▶ **TASK TO CARRY OUT**: List every line in the items below that contains the string "elevando", treating uppercase and lowercase letters as distinct.

[Stored data entries]
━━━━━━━━━━

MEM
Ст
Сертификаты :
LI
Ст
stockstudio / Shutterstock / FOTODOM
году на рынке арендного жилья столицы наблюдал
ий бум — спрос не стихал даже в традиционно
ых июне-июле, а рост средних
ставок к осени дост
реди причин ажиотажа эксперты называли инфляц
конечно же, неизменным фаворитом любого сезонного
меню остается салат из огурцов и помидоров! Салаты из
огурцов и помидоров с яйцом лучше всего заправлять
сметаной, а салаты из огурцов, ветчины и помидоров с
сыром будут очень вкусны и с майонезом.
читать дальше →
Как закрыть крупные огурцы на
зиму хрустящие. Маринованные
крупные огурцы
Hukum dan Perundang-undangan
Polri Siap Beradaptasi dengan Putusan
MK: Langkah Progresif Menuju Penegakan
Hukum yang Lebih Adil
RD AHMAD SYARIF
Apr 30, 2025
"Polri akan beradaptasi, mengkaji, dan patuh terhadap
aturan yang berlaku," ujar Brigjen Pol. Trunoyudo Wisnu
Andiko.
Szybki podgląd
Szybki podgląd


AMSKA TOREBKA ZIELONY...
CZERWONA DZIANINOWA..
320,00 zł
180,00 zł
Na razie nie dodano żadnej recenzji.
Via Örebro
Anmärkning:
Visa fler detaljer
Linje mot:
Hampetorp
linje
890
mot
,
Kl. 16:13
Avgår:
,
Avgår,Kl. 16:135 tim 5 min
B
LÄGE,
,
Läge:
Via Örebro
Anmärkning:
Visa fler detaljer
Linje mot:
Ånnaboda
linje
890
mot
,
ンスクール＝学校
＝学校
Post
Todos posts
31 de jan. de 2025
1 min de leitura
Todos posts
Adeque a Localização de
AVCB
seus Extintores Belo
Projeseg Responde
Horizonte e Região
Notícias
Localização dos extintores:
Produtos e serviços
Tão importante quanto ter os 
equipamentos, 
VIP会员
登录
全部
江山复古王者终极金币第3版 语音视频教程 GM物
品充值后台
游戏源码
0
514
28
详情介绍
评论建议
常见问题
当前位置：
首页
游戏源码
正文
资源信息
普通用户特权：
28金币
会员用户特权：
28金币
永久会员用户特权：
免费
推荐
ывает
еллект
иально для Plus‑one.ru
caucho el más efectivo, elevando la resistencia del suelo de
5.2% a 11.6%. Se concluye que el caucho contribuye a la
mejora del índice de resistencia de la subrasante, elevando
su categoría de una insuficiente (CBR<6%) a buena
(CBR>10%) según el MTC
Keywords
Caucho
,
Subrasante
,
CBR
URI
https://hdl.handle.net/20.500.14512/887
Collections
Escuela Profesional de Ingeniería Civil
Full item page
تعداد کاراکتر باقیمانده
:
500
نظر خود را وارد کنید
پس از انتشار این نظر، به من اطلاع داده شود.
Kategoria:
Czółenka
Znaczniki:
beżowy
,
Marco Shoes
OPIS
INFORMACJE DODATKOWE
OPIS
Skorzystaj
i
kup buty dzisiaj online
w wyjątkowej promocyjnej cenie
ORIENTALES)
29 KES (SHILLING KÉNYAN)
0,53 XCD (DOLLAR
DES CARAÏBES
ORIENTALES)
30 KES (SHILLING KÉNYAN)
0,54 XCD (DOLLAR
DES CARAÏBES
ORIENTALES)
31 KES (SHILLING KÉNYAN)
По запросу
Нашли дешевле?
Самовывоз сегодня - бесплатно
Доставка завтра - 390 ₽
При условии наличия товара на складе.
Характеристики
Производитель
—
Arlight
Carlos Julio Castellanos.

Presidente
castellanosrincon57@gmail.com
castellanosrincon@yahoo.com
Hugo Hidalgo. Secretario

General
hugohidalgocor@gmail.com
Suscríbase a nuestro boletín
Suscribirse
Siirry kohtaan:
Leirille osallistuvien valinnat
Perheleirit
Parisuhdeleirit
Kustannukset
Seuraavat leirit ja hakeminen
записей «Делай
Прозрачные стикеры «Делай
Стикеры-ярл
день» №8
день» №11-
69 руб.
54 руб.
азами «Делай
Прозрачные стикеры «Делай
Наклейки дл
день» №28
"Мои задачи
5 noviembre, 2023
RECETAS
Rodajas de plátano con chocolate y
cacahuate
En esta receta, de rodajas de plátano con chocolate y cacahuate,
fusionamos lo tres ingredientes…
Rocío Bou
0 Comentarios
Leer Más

━━━━━━━━━━

▶ **EXERCISE RESPONSE**:
caucho el más efectivo, elevando la resistencia del suelo de
mejora del índice de resistencia de la subrasante, elevando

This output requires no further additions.